Stored data
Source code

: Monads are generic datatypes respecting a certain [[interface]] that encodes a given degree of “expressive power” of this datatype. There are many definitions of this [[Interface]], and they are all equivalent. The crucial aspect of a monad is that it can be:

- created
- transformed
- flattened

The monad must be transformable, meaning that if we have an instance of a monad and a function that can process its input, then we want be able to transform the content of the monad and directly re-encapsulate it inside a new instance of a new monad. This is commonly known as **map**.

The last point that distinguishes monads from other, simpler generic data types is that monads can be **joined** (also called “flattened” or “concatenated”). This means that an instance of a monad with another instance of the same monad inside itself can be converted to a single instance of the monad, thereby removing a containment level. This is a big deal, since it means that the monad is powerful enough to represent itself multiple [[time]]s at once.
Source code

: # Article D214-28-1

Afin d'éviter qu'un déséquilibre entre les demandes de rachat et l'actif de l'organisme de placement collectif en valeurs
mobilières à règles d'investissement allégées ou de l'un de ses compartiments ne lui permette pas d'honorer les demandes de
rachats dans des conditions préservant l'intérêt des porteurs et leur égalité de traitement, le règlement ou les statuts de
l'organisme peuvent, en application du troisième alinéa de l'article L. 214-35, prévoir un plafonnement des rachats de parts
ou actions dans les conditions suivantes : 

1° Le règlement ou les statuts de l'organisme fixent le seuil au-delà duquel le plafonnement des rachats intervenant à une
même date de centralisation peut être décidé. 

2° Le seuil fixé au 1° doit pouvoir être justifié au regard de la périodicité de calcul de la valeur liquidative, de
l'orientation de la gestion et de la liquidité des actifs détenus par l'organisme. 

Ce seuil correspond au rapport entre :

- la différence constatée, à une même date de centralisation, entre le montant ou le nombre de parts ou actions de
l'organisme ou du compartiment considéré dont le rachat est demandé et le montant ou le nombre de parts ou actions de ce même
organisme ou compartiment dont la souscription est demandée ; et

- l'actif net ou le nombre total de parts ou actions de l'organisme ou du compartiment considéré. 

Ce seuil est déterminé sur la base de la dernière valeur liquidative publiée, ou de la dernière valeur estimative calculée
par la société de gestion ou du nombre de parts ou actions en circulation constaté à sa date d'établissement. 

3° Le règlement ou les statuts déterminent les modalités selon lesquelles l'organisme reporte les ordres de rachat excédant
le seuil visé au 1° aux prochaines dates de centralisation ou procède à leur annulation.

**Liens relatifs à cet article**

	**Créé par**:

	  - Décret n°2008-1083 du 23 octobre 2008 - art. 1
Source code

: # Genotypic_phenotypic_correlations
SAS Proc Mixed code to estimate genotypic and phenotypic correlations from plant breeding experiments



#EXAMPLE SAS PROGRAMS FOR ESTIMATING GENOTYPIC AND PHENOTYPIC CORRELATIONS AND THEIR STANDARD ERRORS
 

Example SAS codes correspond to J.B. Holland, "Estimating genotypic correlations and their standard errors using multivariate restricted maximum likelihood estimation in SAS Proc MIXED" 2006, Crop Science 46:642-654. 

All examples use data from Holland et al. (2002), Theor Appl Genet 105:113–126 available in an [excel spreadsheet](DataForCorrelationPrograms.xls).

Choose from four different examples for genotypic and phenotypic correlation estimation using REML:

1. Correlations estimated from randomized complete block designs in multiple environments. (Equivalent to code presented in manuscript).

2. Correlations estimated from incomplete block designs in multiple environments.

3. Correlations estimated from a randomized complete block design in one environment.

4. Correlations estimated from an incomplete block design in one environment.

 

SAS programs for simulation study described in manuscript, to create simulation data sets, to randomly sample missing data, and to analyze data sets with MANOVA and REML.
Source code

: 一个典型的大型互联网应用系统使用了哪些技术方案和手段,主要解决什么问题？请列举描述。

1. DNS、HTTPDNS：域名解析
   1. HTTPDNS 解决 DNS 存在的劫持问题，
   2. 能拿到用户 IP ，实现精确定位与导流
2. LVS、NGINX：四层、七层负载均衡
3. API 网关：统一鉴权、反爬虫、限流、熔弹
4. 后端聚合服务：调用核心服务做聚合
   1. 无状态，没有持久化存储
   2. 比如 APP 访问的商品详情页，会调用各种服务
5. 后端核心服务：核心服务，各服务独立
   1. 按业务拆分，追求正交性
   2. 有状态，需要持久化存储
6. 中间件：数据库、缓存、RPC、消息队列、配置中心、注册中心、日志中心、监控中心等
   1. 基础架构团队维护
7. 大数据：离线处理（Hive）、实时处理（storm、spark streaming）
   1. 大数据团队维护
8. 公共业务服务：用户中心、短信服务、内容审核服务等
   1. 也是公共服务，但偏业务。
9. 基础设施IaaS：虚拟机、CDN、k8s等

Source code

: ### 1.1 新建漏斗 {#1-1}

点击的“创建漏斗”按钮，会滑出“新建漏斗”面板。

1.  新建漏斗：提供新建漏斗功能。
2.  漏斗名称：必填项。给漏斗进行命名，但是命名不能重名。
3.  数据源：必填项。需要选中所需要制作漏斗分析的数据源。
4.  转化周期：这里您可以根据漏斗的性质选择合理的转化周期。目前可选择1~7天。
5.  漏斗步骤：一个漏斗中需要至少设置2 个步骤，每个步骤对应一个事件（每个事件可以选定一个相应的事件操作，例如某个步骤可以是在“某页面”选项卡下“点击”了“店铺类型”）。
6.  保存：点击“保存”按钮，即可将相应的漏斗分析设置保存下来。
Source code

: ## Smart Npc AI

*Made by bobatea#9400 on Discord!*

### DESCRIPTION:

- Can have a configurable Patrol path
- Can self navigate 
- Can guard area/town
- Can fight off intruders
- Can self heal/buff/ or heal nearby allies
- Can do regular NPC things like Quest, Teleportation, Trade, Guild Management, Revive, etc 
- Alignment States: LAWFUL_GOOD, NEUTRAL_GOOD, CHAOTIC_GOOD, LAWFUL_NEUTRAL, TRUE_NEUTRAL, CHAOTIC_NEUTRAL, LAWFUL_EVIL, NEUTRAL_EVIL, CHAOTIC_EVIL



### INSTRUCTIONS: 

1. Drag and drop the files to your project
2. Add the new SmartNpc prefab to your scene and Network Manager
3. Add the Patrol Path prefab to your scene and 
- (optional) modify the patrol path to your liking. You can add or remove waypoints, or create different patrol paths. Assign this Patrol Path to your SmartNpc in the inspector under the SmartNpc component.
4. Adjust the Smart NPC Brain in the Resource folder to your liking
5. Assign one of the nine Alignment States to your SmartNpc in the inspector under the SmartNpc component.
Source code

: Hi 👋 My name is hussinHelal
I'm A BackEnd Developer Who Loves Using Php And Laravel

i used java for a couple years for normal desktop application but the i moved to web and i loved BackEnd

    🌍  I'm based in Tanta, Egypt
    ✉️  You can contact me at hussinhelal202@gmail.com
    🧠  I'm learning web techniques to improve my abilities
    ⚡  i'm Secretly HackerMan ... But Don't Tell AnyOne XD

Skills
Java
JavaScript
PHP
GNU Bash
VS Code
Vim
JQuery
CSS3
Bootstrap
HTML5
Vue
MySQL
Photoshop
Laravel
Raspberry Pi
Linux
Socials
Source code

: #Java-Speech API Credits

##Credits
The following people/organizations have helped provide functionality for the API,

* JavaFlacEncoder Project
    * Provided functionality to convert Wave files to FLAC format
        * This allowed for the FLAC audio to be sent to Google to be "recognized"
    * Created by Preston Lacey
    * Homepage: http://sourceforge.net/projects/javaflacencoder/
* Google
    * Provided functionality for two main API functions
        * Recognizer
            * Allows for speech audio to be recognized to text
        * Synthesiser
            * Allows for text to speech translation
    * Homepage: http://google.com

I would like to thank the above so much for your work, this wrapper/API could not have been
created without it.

> **Problem statement**:
Retype the data. Keep every word as it stands.

> **Answer to this task**:
Source code

: Monads are generic datatypes respecting a certain [[interface]] that encodes a given degree of “expressive power” of this datatype. There are many definitions of this [[Interface]], and they are all equivalent. The crucial aspect of a monad is that it can be:

- created
- transformed
- flattened

The monad must be transformable, meaning that if we have an instance of a monad and a function that can process its input, then we want be able to transform the content of the monad and directly re-encapsulate it inside a new instance of a new monad. This is commonly known as **map**.

The last point that distinguishes monads from other, simpler generic data types is that monads can be **joined** (also called “flattened” or “concatenated”). This means that an instance of a monad with another instance of the same monad inside itself can be converted to a single instance of the monad, thereby removing a containment level. This is a big deal, since it means that the monad is powerful enough to represent itself multiple [[time]]s at once.
Source code

: # Article D214-28-1

Afin d'éviter qu'un déséquilibre entre les demandes de rachat et l'actif de l'organisme de placement collectif en valeurs
mobilières à règles d'investissement allégées ou de l'un de ses compartiments ne lui permette pas d'honorer les demandes de
rachats dans des conditions préservant l'intérêt des porteurs et leur égalité de traitement, le règlement ou les statuts de
l'organisme peuvent, en application du troisième alinéa de l'article L. 214-35, prévoir un plafonnement des rachats de parts
ou actions dans les conditions suivantes : 

1° Le règlement ou les statuts de l'organisme fixent le seuil au-delà duquel le plafonnement des rachats intervenant à une
même date de centralisation peut être décidé. 

2° Le seuil fixé au 1° doit pouvoir être justifié au regard de la périodicité de calcul de la valeur liquidative, de
l'orientation de la gestion et de la liquidité des actifs détenus par l'organisme. 

Ce seuil correspond au rapport entre :

- la différence constatée, à une même date de centralisation, entre le montant ou le nombre de parts ou actions de
l'organisme ou du compartiment considéré dont le rachat est demandé et le montant ou le nombre de parts ou actions de ce même
organisme ou compartiment dont la souscription est demandée ; et

- l'actif net ou le nombre total de parts ou actions de l'organisme ou du compartiment considéré. 

Ce seuil est déterminé sur la base de la dernière valeur liquidative publiée, ou de la dernière valeur estimative calculée
par la société de gestion ou du nombre de parts ou actions en circulation constaté à sa date d'établissement. 

3° Le règlement ou les statuts déterminent les modalités selon lesquelles l'organisme reporte les ordres de rachat excédant
le seuil visé au 1° aux prochaines dates de centralisation ou procède à leur annulation.

**Liens relatifs à cet article**

	**Créé par**:

	  - Décret n°2008-1083 du 23 octobre 2008 - art. 1
Source code

: # Genotypic_phenotypic_correlations
SAS Proc Mixed code to estimate genotypic and phenotypic correlations from plant breeding experiments



#EXAMPLE SAS PROGRAMS FOR ESTIMATING GENOTYPIC AND PHENOTYPIC CORRELATIONS AND THEIR STANDARD ERRORS
 

Example SAS codes correspond to J.B. Holland, "Estimating genotypic correlations and their standard errors using multivariate restricted maximum likelihood estimation in SAS Proc MIXED" 2006, Crop Science 46:642-654. 

All examples use data from Holland et al. (2002), Theor Appl Genet 105:113–126 available in an [excel spreadsheet](DataForCorrelationPrograms.xls).

Choose from four different examples for genotypic and phenotypic correlation estimation using REML:

1. Correlations estimated from randomized complete block designs in multiple environments. (Equivalent to code presented in manuscript).

2. Correlations estimated from incomplete block designs in multiple environments.

3. Correlations estimated from a randomized complete block design in one environment.

4. Correlations estimated from an incomplete block design in one environment.

 

SAS programs for simulation study described in manuscript, to create simulation data sets, to randomly sample missing data, and to analyze data sets with MANOVA and REML.
Source code

: 一个典型的大型互联网应用系统使用了哪些技术方案和手段,主要解决什么问题？请列举描述。

1. DNS、HTTPDNS：域名解析
   1. HTTPDNS 解决 DNS 存在的劫持问题，
   2. 能拿到用户 IP ，实现精确定位与导流
2. LVS、NGINX：四层、七层负载均衡
3. API 网关：统一鉴权、反爬虫、限流、熔弹
4. 后端聚合服务：调用核心服务做聚合
   1. 无状态，没有持久化存储
   2. 比如 APP 访问的商品详情页，会调用各种服务
5. 后端核心服务：核心服务，各服务独立
   1. 按业务拆分，追求正交性
   2. 有状态，需要持久化存储
6. 中间件：数据库、缓存、RPC、消息队列、配置中心、注册中心、日志中心、监控中心等
   1. 基础架构团队维护
7. 大数据：离线处理（Hive）、实时处理（storm、spark streaming）
   1. 大数据团队维护
8. 公共业务服务：用户中心、短信服务、内容审核服务等
   1. 也是公共服务，但偏业务。
9. 基础设施IaaS：虚拟机、CDN、k8s等

Source code

: ### 1.1 新建漏斗 {#1-1}

点击的“创建漏斗”按钮，会滑出“新建漏斗”面板。

1.  新建漏斗：提供新建漏斗功能。
2.  漏斗名称：必填项。给漏斗进行命名，但是命名不能重名。
3.  数据源：必填项。需要选中所需要制作漏斗分析的数据源。
4.  转化周期：这里您可以根据漏斗的性质选择合理的转化周期。目前可选择1~7天。
5.  漏斗步骤：一个漏斗中需要至少设置2 个步骤，每个步骤对应一个事件（每个事件可以选定一个相应的事件操作，例如某个步骤可以是在“某页面”选项卡下“点击”了“店铺类型”）。
6.  保存：点击“保存”按钮，即可将相应的漏斗分析设置保存下来。
Source code

: ## Smart Npc AI

*Made by bobatea#9400 on Discord!*

### DESCRIPTION:

- Can have a configurable Patrol path
- Can self navigate 
- Can guard area/town
- Can fight off intruders
- Can self heal/buff/ or heal nearby allies
- Can do regular NPC things like Quest, Teleportation, Trade, Guild Management, Revive, etc 
- Alignment States: LAWFUL_GOOD, NEUTRAL_GOOD, CHAOTIC_GOOD, LAWFUL_NEUTRAL, TRUE_NEUTRAL, CHAOTIC_NEUTRAL, LAWFUL_EVIL, NEUTRAL_EVIL, CHAOTIC_EVIL



### INSTRUCTIONS: 

1. Drag and drop the files to your project
2. Add the new SmartNpc prefab to your scene and Network Manager
3. Add the Patrol Path prefab to your scene and 
- (optional) modify the patrol path to your liking. You can add or remove waypoints, or create different patrol paths. Assign this Patrol Path to your SmartNpc in the inspector under the SmartNpc component.
4. Adjust the Smart NPC Brain in the Resource folder to your liking
5. Assign one of the nine Alignment States to your SmartNpc in the inspector under the SmartNpc component.
Source code

: Hi 👋 My name is hussinHelal
I'm A BackEnd Developer Who Loves Using Php And Laravel

i used java for a couple years for normal desktop application but the i moved to web and i loved BackEnd

    🌍  I'm based in Tanta, Egypt
    ✉️  You can contact me at hussinhelal202@gmail.com
    🧠  I'm learning web techniques to improve my abilities
    ⚡  i'm Secretly HackerMan ... But Don't Tell AnyOne XD

Skills
Java
JavaScript
PHP
GNU Bash
VS Code
Vim
JQuery
CSS3
Bootstrap
HTML5
Vue
MySQL
Photoshop
Laravel
Raspberry Pi
Linux
Socials
Source code

: #Java-Speech API Credits

##Credits
The following people/organizations have helped provide functionality for the API,

* JavaFlacEncoder Project
    * Provided functionality to convert Wave files to FLAC format
        * This allowed for the FLAC audio to be sent to Google to be "recognized"
    * Created by Preston Lacey
    * Homepage: http://sourceforge.net/projects/javaflacencoder/
* Google
    * Provided functionality for two main API functions
        * Recognizer
            * Allows for speech audio to be recognized to text
        * Synthesiser
            * Allows for text to speech translation
    * Homepage: http://google.com

I would like to thank the above so much for your work, this wrapper/API could not have been
created without it.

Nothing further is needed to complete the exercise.